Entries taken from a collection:

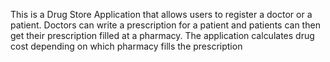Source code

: This is a Drug Store Application that allows users to register a doctor or a patient. Doctors can write a prescription for a patient and patients can then get their prescription filled at a pharmacy. The application calculates drug cost depending on which pharmacy fills the prescription
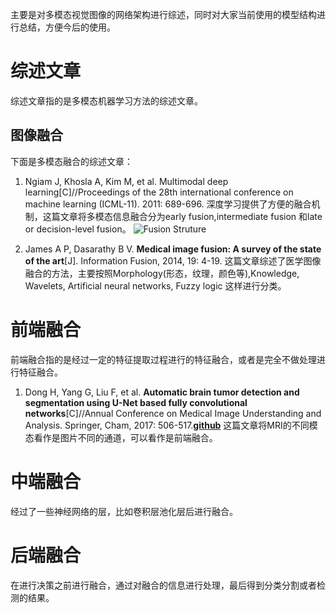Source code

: 主要是对多模态视觉图像的网络架构进行综述，同时对大家当前使用的模型结构进行总结，方便今后的使用。

# 综述文章
综述文章指的是多模态机器学习方法的综述文章。

## 图像融合
下面是多模态融合的综述文章：
1. Ngiam J, Khosla A, Kim M, et al. Multimodal deep learning[C]//Proceedings of the 28th international conference on machine learning (ICML-11). 2011: 689-696.
深度学习提供了方便的融合机制，这篇文章将多模态信息融合分为early fusion,intermediate fusion 和late or decision-level fusion。
![Fusion Struture](https://raw.githubusercontent.com/cv-shiyanshi/multimodal-image-processing-based-neural-network/master/images/fusion.png)

2. James A P, Dasarathy B V. **Medical image fusion: A survey of the state of the art**[J]. Information Fusion, 2014, 19: 4-19. 
这篇文章综述了医学图像融合的方法，主要按照Morphology(形态，纹理，颜色等),Knowledge, Wavelets, Artificial neural networks, Fuzzy logic 这样进行分类。


# 前端融合
前端融合指的是经过一定的特征提取过程进行的特征融合，或者是完全不做处理进行特征融合。
1. Dong H, Yang G, Liu F, et al. **Automatic brain tumor detection and segmentation using U-Net based fully convolutional networks**[C]//Annual Conference on Medical Image Understanding and Analysis. Springer, Cham, 2017: 506-517.[**github**](https://github.com/zsdonghao/u-net-brain-tumor)
这篇文章将MRI的不同模态看作是图片不同的通道，可以看作是前端融合。

# 中端融合
经过了一些神经网络的层，比如卷积层池化层后进行融合。

# 后端融合
在进行决策之前进行融合，通过对融合的信息进行处理，最后得到分类分割或者检测的结果。

#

▸ **TASK GOAL**:
Output the lines above in full and exactly. Leave out every picture.

▸ **OUTPUT BELOW**:
Source code

: This is a Drug Store Application that allows users to register a doctor or a patient. Doctors can write a prescription for a patient and patients can then get their prescription filled at a pharmacy. The application calculates drug cost depending on which pharmacy fills the prescription
Source code

: 主要是对多模态视觉图像的网络架构进行综述，同时对大家当前使用的模型结构进行总结，方便今后的使用。

# 综述文章
综述文章指的是多模态机器学习方法的综述文章。

## 图像融合
下面是多模态融合的综述文章：
1. Ngiam J, Khosla A, Kim M, et al. Multimodal deep learning[C]//Proceedings of the 28th international conference on machine learning (ICML-11). 2011: 689-696.
深度学习提供了方便的融合机制，这篇文章将多模态信息融合分为early fusion,intermediate fusion 和late or decision-level fusion。
![Fusion Struture](https://raw.githubusercontent.com/cv-shiyanshi/multimodal-image-processing-based-neural-network/master/images/fusion.png)

2. James A P, Dasarathy B V. **Medical image fusion: A survey of the state of the art**[J]. Information Fusion, 2014, 19: 4-19. 
这篇文章综述了医学图像融合的方法，主要按照Morphology(形态，纹理，颜色等),Knowledge, Wavelets, Artificial neural networks, Fuzzy logic 这样进行分类。


# 前端融合
前端融合指的是经过一定的特征提取过程进行的特征融合，或者是完全不做处理进行特征融合。
1. Dong H, Yang G, Liu F, et al. **Automatic brain tumor detection and segmentation using U-Net based fully convolutional networks**[C]//Annual Conference on Medical Image Understanding and Analysis. Springer, Cham, 2017: 506-517.[**github**](https://github.com/zsdonghao/u-net-brain-tumor)
这篇文章将MRI的不同模态看作是图片不同的通道，可以看作是前端融合。

# 中端融合
经过了一些神经网络的层，比如卷积层池化层后进行融合。

# 后端融合
在进行决策之前进行融合，通过对融合的信息进行处理，最后得到分类分割或者检测的结果。

#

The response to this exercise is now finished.